Major John Hay Beith, the British author and soldier well-known as Ian Hay, states the case against pacifism with great justice and forbearance. As a rule, military men do not hesitate to condemn pacifists in strong and unmistakable language. Major Beith discusses the effects of non-resistance with becoming restraint and logic. But there are still several loose ends.

"No matter how many people say they will not fight, when an invading army comes along, lays waste the country, commits atrocities, and even threatens human life, there is no one who will not instinctively take up arms in self-defence." Now it does matter how many people say they will not fight. If there are enough of such people throughout the world there can be no invading army.

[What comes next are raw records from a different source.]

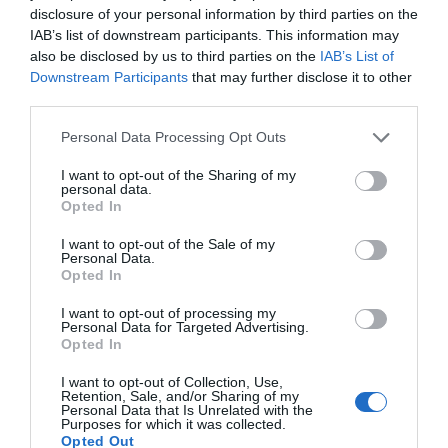
disclosure of your personal information by third parties on the
IAB’s list of downstream participants. This information may
also be disclosed by us to third parties on the
IAB’s List of
Downstream Participants
that may further disclose it to other
third parties.
Θεσσαλονίκη: Πώς λειτουργούσε η
Please note that this website/app uses one or more Google
Personal Data Processing Opt Outs
services and may gather and store information including but
μακάβρια “φάμπρικα” στην Ιατροδικαστική
not limited to your visit or usage behaviour. You may click to
I want to opt-out of the Sharing of my
Υπηρεσία – Ο τιμοκατάλογος
personal data.
grant or deny consent to Google and its third-party tags to
Opted In
use your data for below specified purposes in below Google
consent section.
I want to opt-out of the Sale of my
Προσθήκη ως προτεινόμενη
Personal Data.
πηγή στην Google
Opted In
I want to opt-out of processing my
Personal Data for Targeted Advertising.
Opted In
Ακολούθησε το debater.gr στο
Google News
και μάθετε πρώτοι όλες τις ειδήσεις
I want to opt-out of Collection, Use,
Retention, Sale, and/or Sharing of my
Personal Data that Is Unrelated with the
Purposes for which it was collected.
Share
Tweet
Opted Out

The only real fault which can be found with pacifism is that it is not yet universal. Obviously, if it were, there could be no fighting. As Major Beith points out, the laboring classes of Europe have about reached the point where they will refuse to fight for any cause. And inasmuch as armies are usually built around these classes, any large military operations on the continent will be seriously hampered for some time to come,--until that time at least when the horrors of war have lost their vividness.

But in spite of logic, which says clearly enough that if no one will fight there can be no war, Major Beith and those who argue with him, have their feet firmly planted on the unassailable fact that there are still plenty of people who will fight with great joy if they have half a chance. There are few commodities cheaper than excuses for war, when the desire for war exists. Unfortunately then, as long as any considerable nation remains martial and aggressive, all the rest must follow suit, no matter how strongly reason urges them to pacifism. If it were universal, pacifism would mean peace. Limited to one country or one people, it might under present conditions, invite destruction.